*PAGE TEXT*:
==================================================

LOI 2015, the Third Consultation of the Lausanne-Orthodox Initiative

Sophia Cultural Centre, Finland

COMMUNICATING THE GOSPEL

Biblical Foundations for Pastoral Approaches to Mission

Femi B. Adeleye, PhD.

[Draft Paper]

Introduction:

It is safe to say that,given current trends in the world, there is hardly a time in global mission that a pastoral approach to Mission is as needed as it is now. Realities in our world make this as urgent as can be not just in words but also in deed. The disruption of life for significant populations in various parts of the world, the mass movements of displace people as migrants or refugees in various contexts; the threat to human well-being by militant religious and other groups as well as economic recession in various nations, all raise pertinent questions on how mission should be done.

Today, it is said that there are about 59.5 million forcibly displaced people in the world. Of these, “15.4 million are refugees, 27.5 million are internally displaced persons (IDP's), and 800,000 are asylum-seekers hoping to achieve refugee status. In addition to displaced people, there are up to 12 million stateless persons worldwide who do not have citizenship in any nation-state.”[1]

In addition to these are Christians facing persecution in various parts of the world. The Centre for the Study of Global Christianity in the United States estimates that

100,000 Christians now die every year, targeted because of their faith – that is 11 every hour. The Pew Research Center says that hostility to religion reached a new high in 2012, when Christians faced some form of discrimination in 139 countries, almost three-quarters of the world's nations.[2]

All these call for more intentional pastoral approaches to communicating the good news, both in word and deed.I will use some Biblical narratives to emphasize the need for this.It helps to begin by summing up that a pastoral approach to communicating the gospel has to be as incarnational, communal, caring, compassionate, comforting and empatheticas it has to be faithful to God’s righteousness and justice. A pastoral approach also exercises tough love. All these are reflected in the way the triune God reaches out to reconcile the world to Himself.

==================================================

*Transcribed page contents*:
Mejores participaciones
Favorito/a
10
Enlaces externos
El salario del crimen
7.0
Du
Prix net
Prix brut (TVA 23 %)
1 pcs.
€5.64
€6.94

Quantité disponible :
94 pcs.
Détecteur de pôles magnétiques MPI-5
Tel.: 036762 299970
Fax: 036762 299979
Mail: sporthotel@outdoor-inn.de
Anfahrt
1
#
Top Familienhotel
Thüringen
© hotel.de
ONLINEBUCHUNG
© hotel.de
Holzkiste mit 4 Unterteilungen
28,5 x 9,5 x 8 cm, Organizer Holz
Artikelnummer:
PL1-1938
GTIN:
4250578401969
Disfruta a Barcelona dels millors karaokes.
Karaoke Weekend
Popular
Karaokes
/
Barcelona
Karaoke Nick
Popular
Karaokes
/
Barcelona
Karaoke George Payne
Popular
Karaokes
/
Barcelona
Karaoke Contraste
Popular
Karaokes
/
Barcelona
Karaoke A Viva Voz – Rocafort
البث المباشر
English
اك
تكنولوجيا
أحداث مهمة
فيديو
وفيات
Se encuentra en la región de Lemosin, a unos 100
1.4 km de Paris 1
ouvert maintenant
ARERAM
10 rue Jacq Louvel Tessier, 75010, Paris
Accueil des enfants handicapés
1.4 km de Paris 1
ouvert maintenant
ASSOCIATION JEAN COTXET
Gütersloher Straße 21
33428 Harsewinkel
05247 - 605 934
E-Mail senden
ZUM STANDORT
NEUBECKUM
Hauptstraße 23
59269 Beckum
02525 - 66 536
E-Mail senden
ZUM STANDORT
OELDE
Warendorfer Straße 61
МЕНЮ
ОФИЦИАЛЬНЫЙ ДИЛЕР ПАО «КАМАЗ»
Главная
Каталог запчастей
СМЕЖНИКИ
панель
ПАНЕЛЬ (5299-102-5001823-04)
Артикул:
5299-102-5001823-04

==================================================

*WHAT YOU NEED TO DO*:
[a] Answer these questions about the paper on communicating the gospel:
(i) Where was the third consultation of the Lausanne-Orthodox Initiative held?
(ii) How many asylum-seekers does the paper count among the forcibly displaced?
(iii) In how many countries did Christians face some form of discrimination in 2012, according to the Pew Research Center?
[b] Copy the paper on communicating the gospel from "All these call" up to and including "world to Himself.".

*SOLVED PROBLEMS*:
[a]
(i) Sophia Cultural Centre, Finland
(ii) 800,000
(iii) 139

[b]
All these call for more intentional pastoral approaches to communicating the good news, both in word and deed.I will use some Biblical narratives to emphasize the need for this.It helps to begin by summing up that a pastoral approach to communicating the gospel has to be as incarnational, communal, caring, compassionate, comforting and empatheticas it has to be faithful to God’s righteousness and justice. A pastoral approach also exercises tough love. All these are reflected in the way the triune God reaches out to reconcile the world to Himself.